I found something new. It seems the symbols in the shared library are also defined in another shared library I'm linking to (but there in an older incompatible version). So I have an executable now, that links to two shared libraries and there are some symbols that are defined in both of those libraries. How can I make sure my executable links to the symbols in that shared library I want and not to the other?

You can't. That's what namespaces were invented for.

Does the order of the -l flags during linking somehow affect this? For example assume I have two shared libs libA.so and libB.so and they both define partially the same symbols. Would may be

g++ -o exec -lA -lB exec.o

link exec to the symbols in libA.so whereas

g++ -o exec -lB -lA exec.o

link exec to the symbols in libB.so ?

Mmm, dunno. If I can guess how symbols get resolved at link time, I'd say that whichever .so got loaded first at runtime would decide which function got called. I'm not sure if this is controlled by order of specification of libraries on the link line.

Hi,

What i have understood from the discussion is you are either not able to call a function in .so file or your passed object is not changing.

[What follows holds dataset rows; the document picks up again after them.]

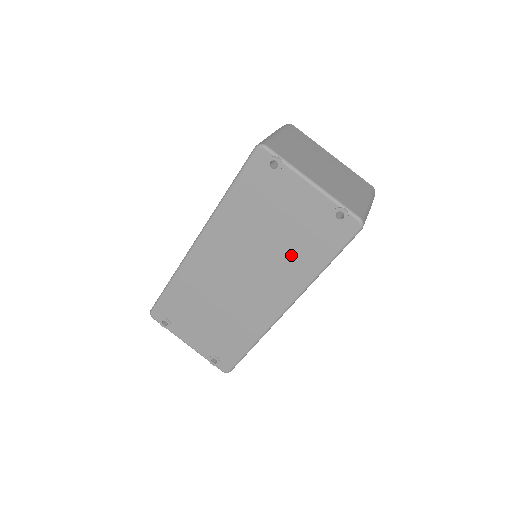
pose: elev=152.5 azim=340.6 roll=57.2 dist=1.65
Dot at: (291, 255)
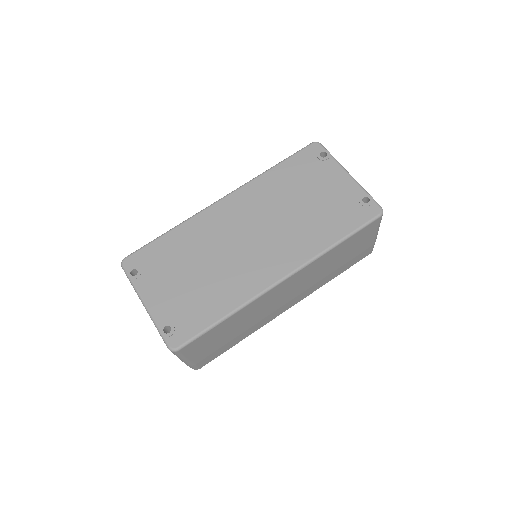
Dot at: (311, 225)
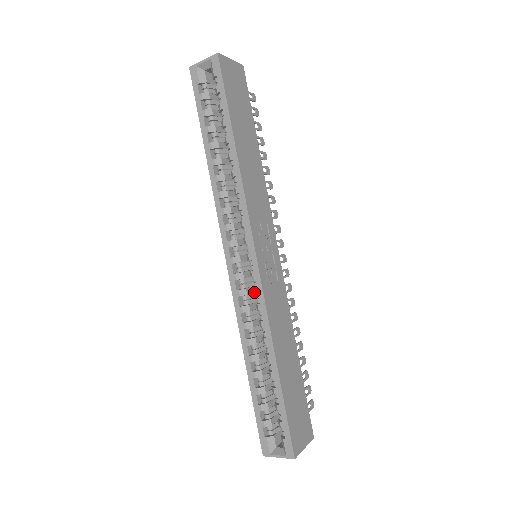
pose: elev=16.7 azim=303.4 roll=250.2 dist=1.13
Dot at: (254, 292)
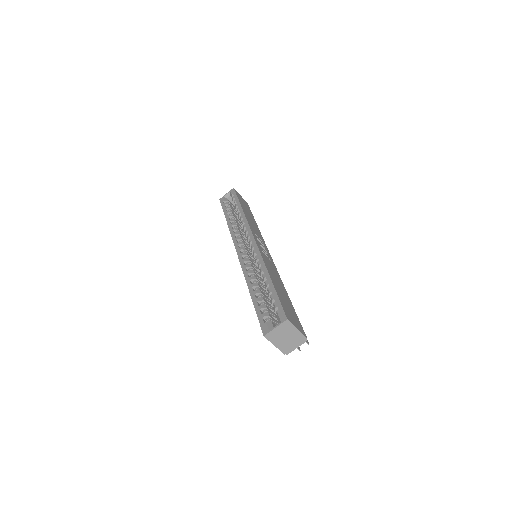
Dot at: (254, 254)
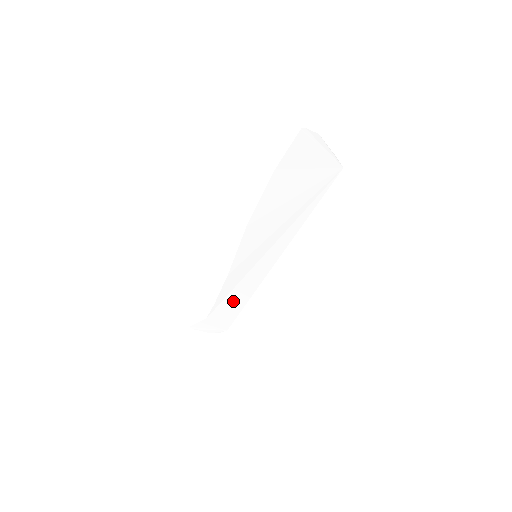
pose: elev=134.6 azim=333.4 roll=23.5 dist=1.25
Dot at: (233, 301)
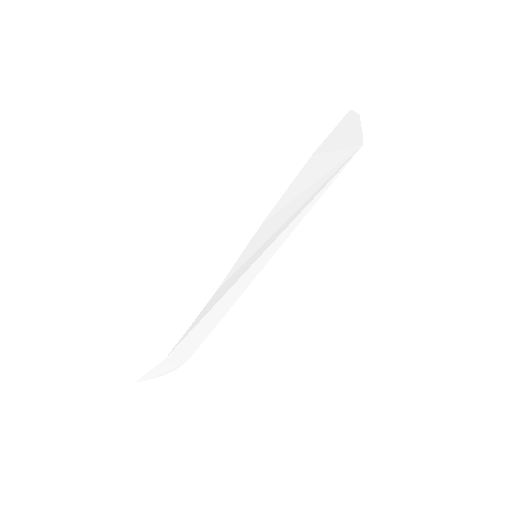
Dot at: (209, 320)
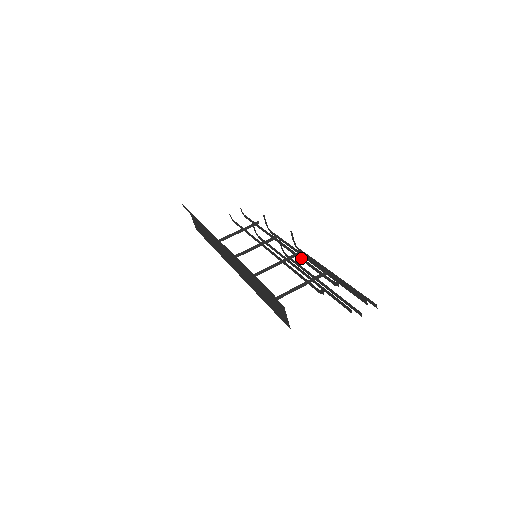
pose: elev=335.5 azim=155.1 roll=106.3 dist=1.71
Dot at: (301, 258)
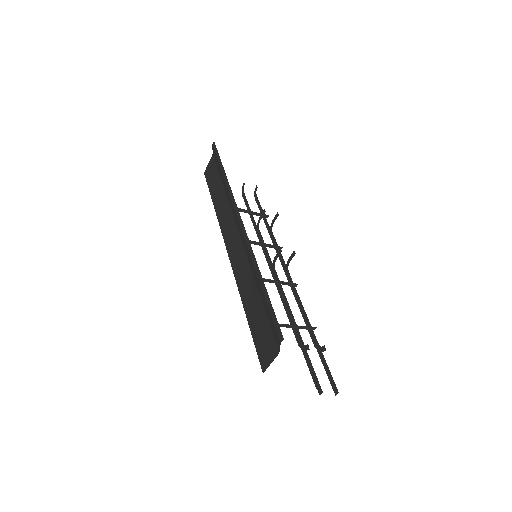
Dot at: (295, 291)
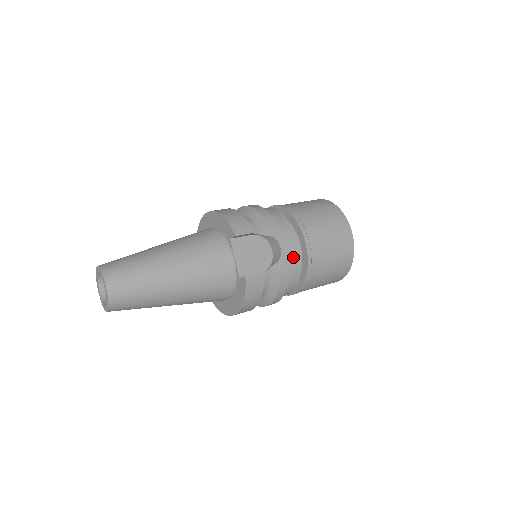
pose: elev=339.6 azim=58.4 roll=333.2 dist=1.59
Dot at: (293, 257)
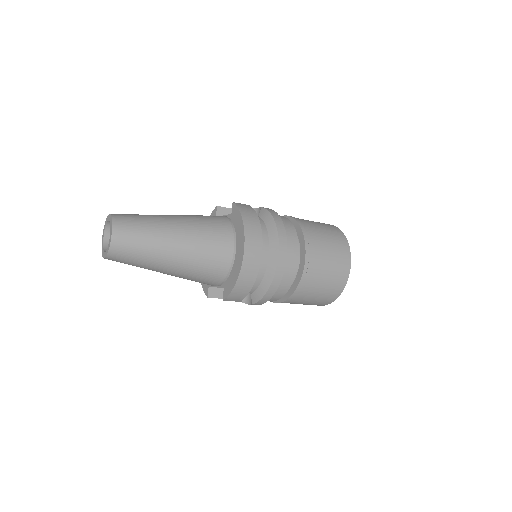
Dot at: occluded
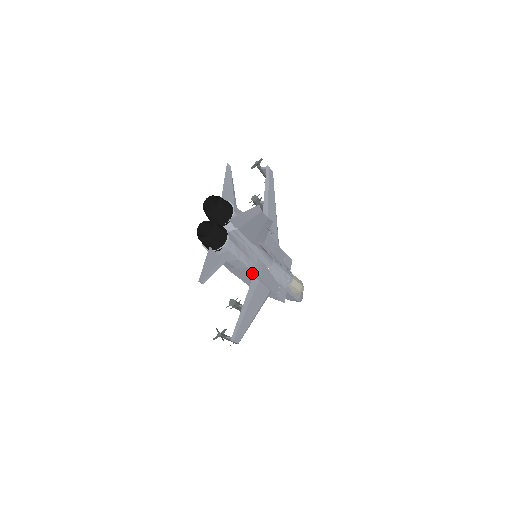
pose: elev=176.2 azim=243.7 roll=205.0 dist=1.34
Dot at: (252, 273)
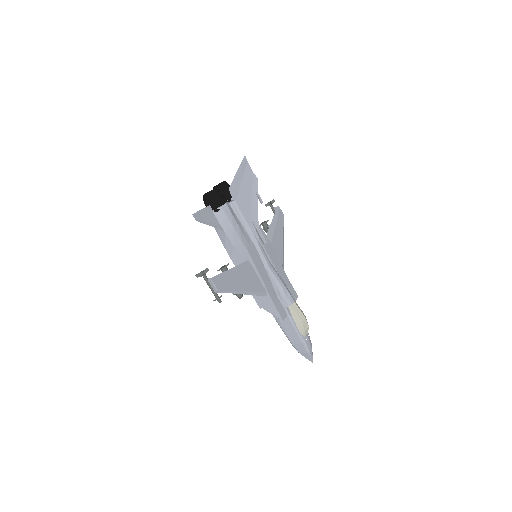
Dot at: (246, 253)
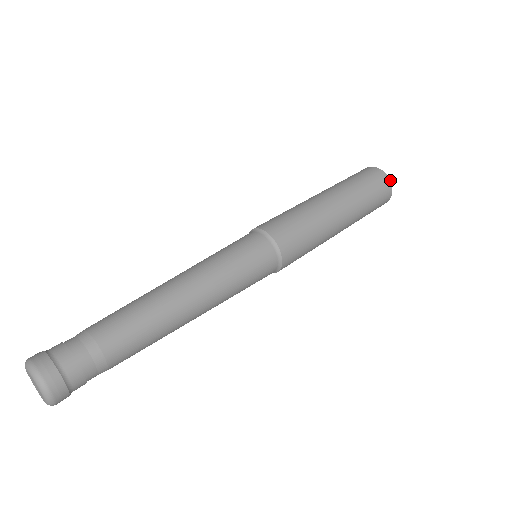
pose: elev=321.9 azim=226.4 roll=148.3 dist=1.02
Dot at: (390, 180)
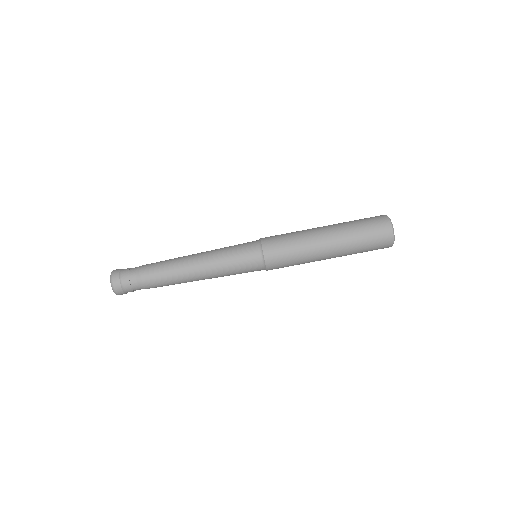
Dot at: occluded
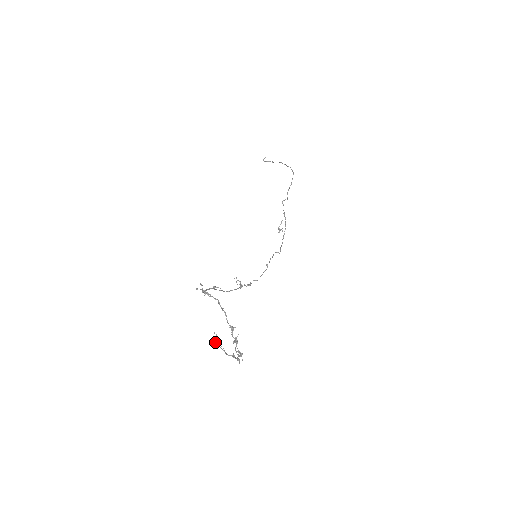
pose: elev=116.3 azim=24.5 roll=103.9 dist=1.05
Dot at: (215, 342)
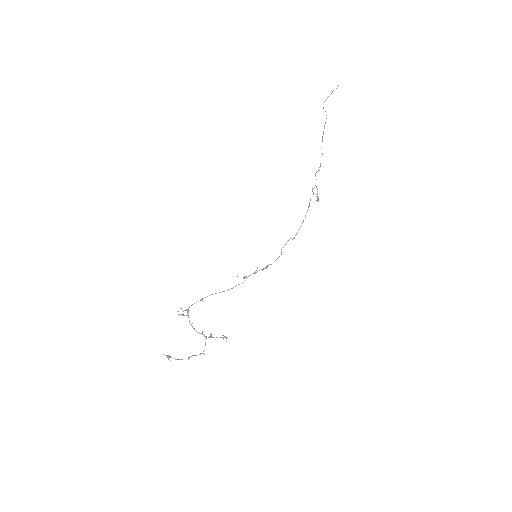
Dot at: (168, 356)
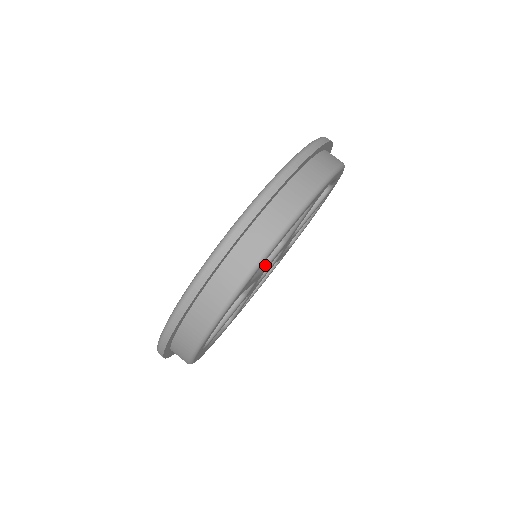
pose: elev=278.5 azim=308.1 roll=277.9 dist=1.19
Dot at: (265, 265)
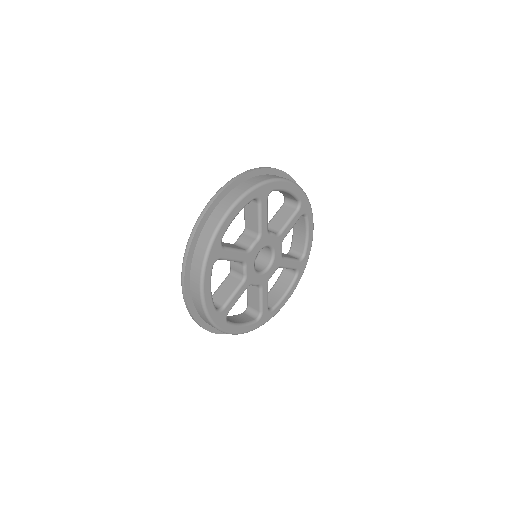
Dot at: (248, 250)
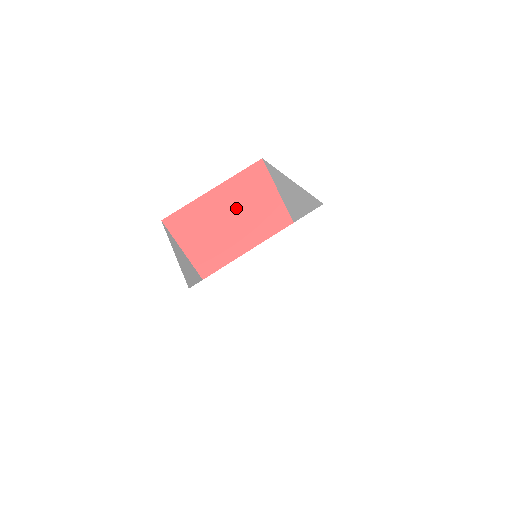
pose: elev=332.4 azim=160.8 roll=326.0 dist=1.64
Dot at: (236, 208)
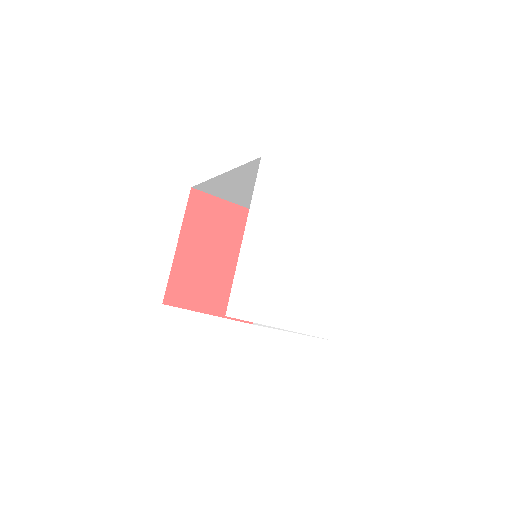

First you have to be sure if your code is executing or not. you can put a print inside the function. if its printed then your function is executing. that means now you have to concentrate on why the object is not changed.
i am sure you are not passing the object as value.

what you can do is first try to load dynamically using dlopen and dlsym. if the function is called successfully then nothing is wrong with the .so file. because i think your binary is linking to some wrong library and calling some wrong function.